Dylan Carden and Phillip Blee, two analysts for the financial services firm William Blair & Co., say that on a national level, it looks like theft and other forms of inventory loss — which retailers call “shrink” — are just returning to normal after they fell to unusually low levels in 2020 and 2021 because of the pandemic.

But what’s happening in individual cities can be very different from a national average, and the NRF has said its members are indeed reporting more theft. Along with other retailer groups, it spent the last couple of years focusing on organized retail theft specifically.

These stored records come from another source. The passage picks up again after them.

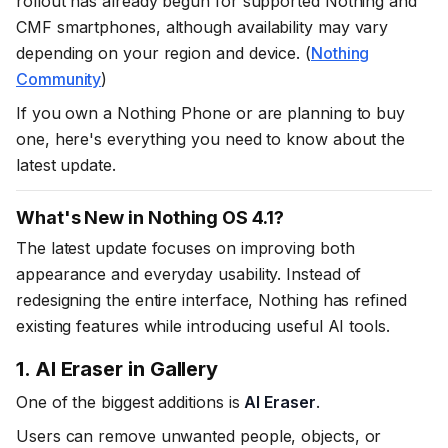
rollout has already begun for supported Nothing and
CMF smartphones, although availability may vary
depending on your region and device. (
Nothing
Community
)
If you own a Nothing Phone or are planning to buy
one, here's everything you need to know about the
latest update.
What's New in Nothing OS 4.1?
The latest update focuses on improving both
appearance and everyday usability. Instead of
redesigning the entire interface, Nothing has refined
existing features while introducing useful AI tools.
1. AI Eraser in Gallery
One of the biggest additions is
AI Eraser
.
Users can remove unwanted people, objects, or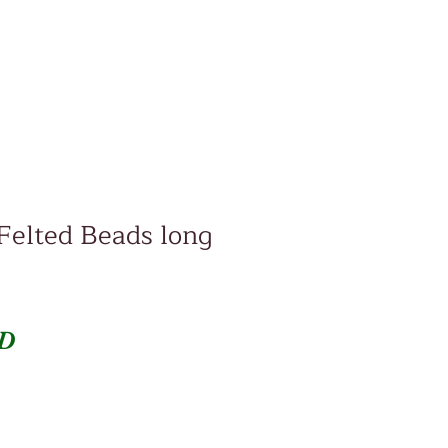
Felted Beads long
Price
SD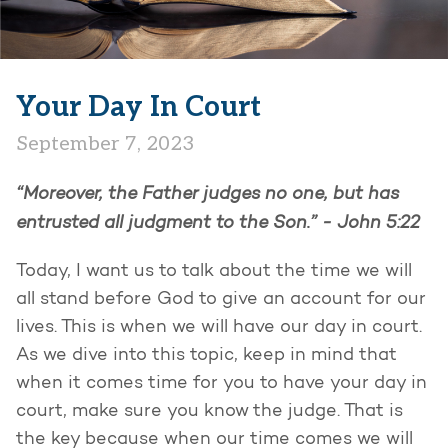
Your Day In Court
September 7, 2023
“Moreover, the Father judges no one, but has
entrusted all judgment to the Son.” - John 5:22
Today, I want us to talk about the time we will
all stand before God to give an account for our
lives. This is when we will have our day in court.
As we dive into this topic, keep in mind that
when it comes time for you to have your day in
court, make sure you know the judge. That is
the key because when our time comes we will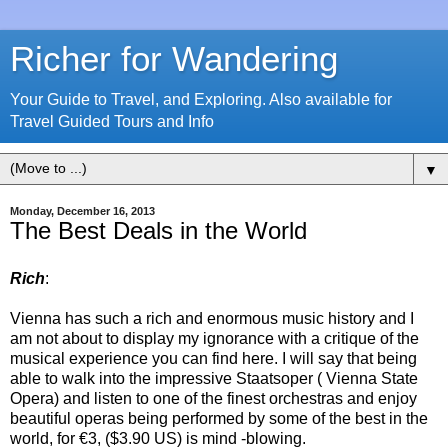
Richer for Wandering
Your Guide to Travel, and Exploring. Also available for
Travel Guided Tours and Info
▼
Monday, December 16, 2013
The Best Deals in the World
Rich
:
Vienna has such a rich and enormous music history and I
am not about to display my ignorance with a critique of the
musical experience you can find here. I will say that being
able to walk into the impressive Staatsoper ( Vienna State
Opera) and listen to one of the finest orchestras and enjoy
beautiful operas being performed by some of the best in the
world,
for €3, ($3.90 US) is mind -blowing.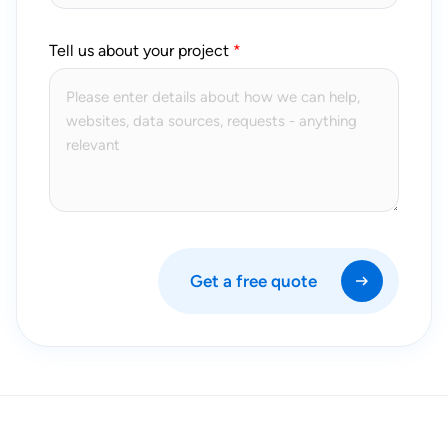
Tell us about your project
Get a free quote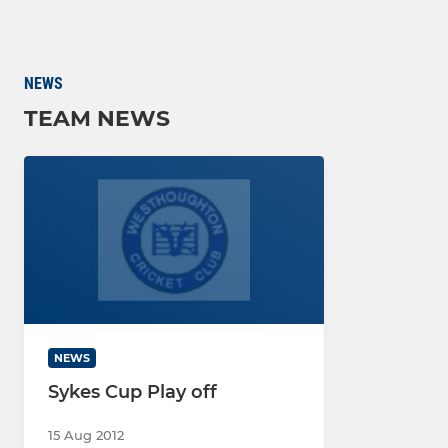
NEWS
TEAM NEWS
NEWS
Sykes Cup Play off
15 Aug 2012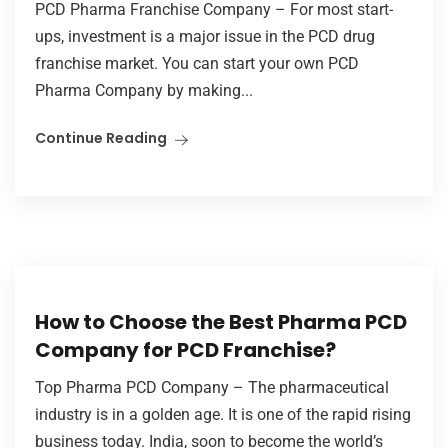
PCD Pharma Franchise Company – For most start-
ups, investment is a major issue in the PCD drug
franchise market. You can start your own PCD
Pharma Company by making...
Continue Reading
How to Choose the Best Pharma PCD
Company for PCD Franchise?
Top Pharma PCD Company – The pharmaceutical
industry is in a golden age. It is one of the rapid rising
business today. India, soon to become the world’s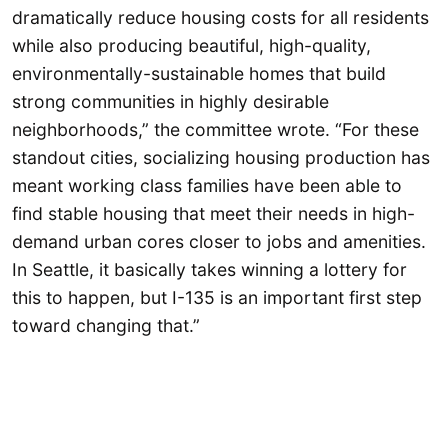
dramatically reduce housing costs for all residents
while also producing beautiful, high-quality,
environmentally-sustainable homes that build
strong communities in highly desirable
neighborhoods,” the committee wrote. “For these
standout cities, socializing housing production has
meant working class families have been able to
find stable housing that meet their needs in high-
demand urban cores closer to jobs and amenities.
In Seattle, it basically takes winning a lottery for
this to happen, but I-135 is an important first step
toward changing that.”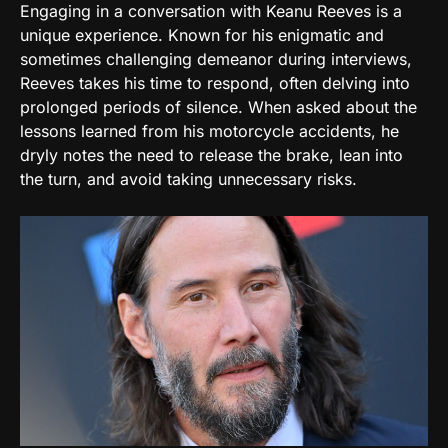
Engaging in a conversation with Keanu Reeves is a
unique experience. Known for his enigmatic and
sometimes challenging demeanor during interviews,
Reeves takes his time to respond, often delving into
prolonged periods of silence. When asked about the
lessons learned from his motorcycle accidents, he
dryly notes the need to release the brake, lean into
the turn, and avoid taking unnecessary risks.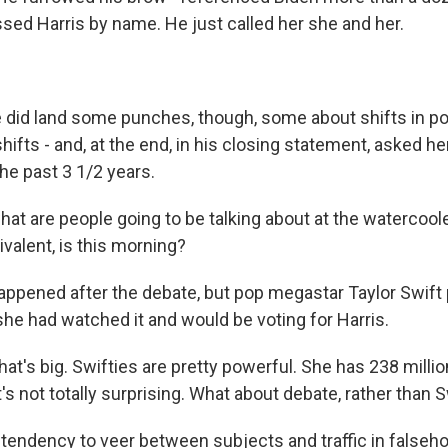
sed Harris by name. He just called her she and her.
 did land some punches, though, some about shifts in po
shifts - and, at the end, in his closing statement, asked h
he past 3 1/2 years.
at are people going to be talking about at the watercoole
valent, is this morning?
 happened after the debate, but pop megastar Taylor Swift
she had watched it and would be voting for Harris.
hat's big. Swifties are pretty powerful. She has 238 milli
t's not totally surprising. What about debate, rather tha
tendency to veer between subjects and traffic in falseh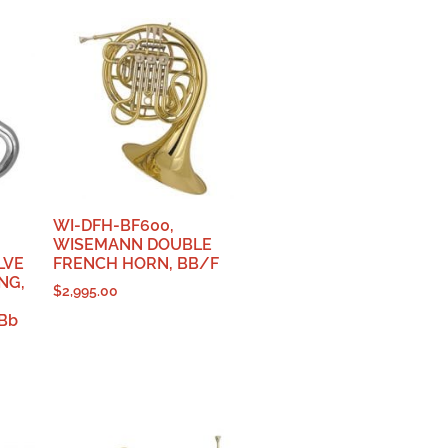
WI-DFH-BF600,
WISEMANN DOUBLE
LVE
FRENCH HORN, BB/F
NG,
$
2,995.00
Bb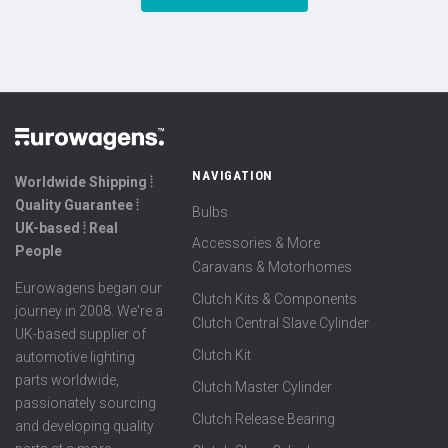
NAVIGATION
Worldwide Shipping ⦙
Quality Guarantee ⦙
Bulbs
UK-based ⦙ Real
Accessories & More
People
Caravans & Motorhomes
Eurowagens began our
Clutch Kits & Components
journey in 2008. We're a
Clutch Central Slave Cylinder
UK-based supplier of
Clutch Kit
automotive lighting
parts worldwide,
Clutch Master Cylinder
passionately sourcing
Clutch Release Bearing
and developing quality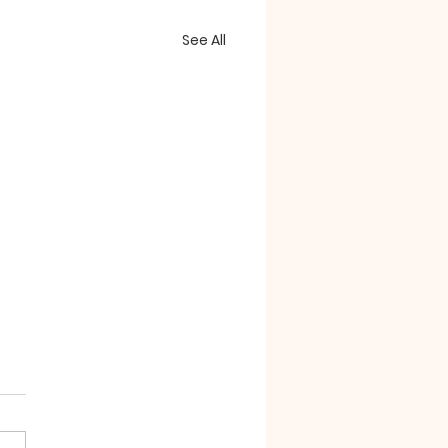
See All
essorizing"
e confounding passages
the book of Revelation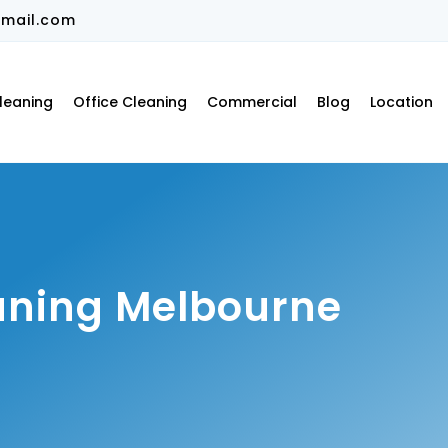
mail.com
leaning
Office Cleaning
Commercial
Blog
Location
aning Melbourne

The group points to surveys of its members to show that theft is rising. That survey data can’t be easily verified, but even so, it shows the increase in overall theft has been less dramatic than the words the NRF is using to describe the situation.

Still, its lobbying efforts resulted in a federal law that requires online sales platforms to collect and disclose some sellers’ identities. This is meant to deter the sale of stolen goods online. Some states have passed similar laws.

Now, the NRF and other groups are backing a new law that would impose harsher sentences for theft and make it easier to bring federal theft charges. Retailers say that will deter thieves, but critics argue it’s reminiscent of the government’s 1970s-era approach to combating illegal drugs, the hallmark of which featured heavy-handed policing tactics that led to mass incarceration.

Journalists have pointed out that some of the stores being closed by companies like Target do not seem to be the same stores that have experienced the most shoplifting. On the other hand, not all shoplifting is reported, and the effects of an increase in theft could be complex.

There are other factors that could contribute to greater shrink. For one, stores have generally cut back on staff, which can create more opportunities for theft. They also discourage employees from getting involved when they see someone stealing.

There’s also the increasing prevalence of self-checkout kiosks, which also create an opportunity to steal — or might push law-abiding customers to give up on a malfunctioning scanner and walk out of the store.

Carden and Blee say that shoplifting, especially “organized” stealing of items that are later flipped online, seems to have increased somewhat. And they agree that retailers may not have a lot of options. Many of them are choosing to lock up merchandise even though it costs them sales when customers choose to shop elsewhere, or give up on trying to find an employee to retrieve the items they need.

Even with that in mind, they say there are indications that companies are overstating the problem, and that in some cases, they are doing so to distract from their own mistakes.

In a report published in October, Carden and Blee wrote that even though theft is “likely elevated,” retailers could be using that to pull attention away from recent internal struggles that have hurt their businesses, like inventory problems or an overreliance on price cuts to boost sales.

“We also believe some more recent permanent store closures enacted under the cover of shrink relate to underperformance of these locations,” they said.

They added that company employees at distribution centers have more opportunities to steal merchandise than people inside stores, and those thefts are harder to trace — even though they are less dramatic than cellphone footage of “smash and grab” robberies.

“I don’t think you’ll ever hear a company tell you that employee theft is higher,” Blee told NBC News in an interview. He said stores rarely talk about that kind of theft because it makes them look like they’ve hired the wrong people and failed to keep track of their own merchandise.

Neil Saunders, the managing director at the consulting company GlobalData, told NBC News that theft has been growing, but store closures are rarely the result of theft alone, no matter what retailers may say. And because companies don’t disclose many details around shrink, there is speculation that they use it to cover for their own errors.

“In some ways, theft is a great excuse as it absolves a retailer of any responsibility as theft is somewhat outside of their control,” Saunders wrote in an email. “I don’t think anyone denies the problem of theft, it’s just that a lot more transparency and nuance is needed in the discussion.”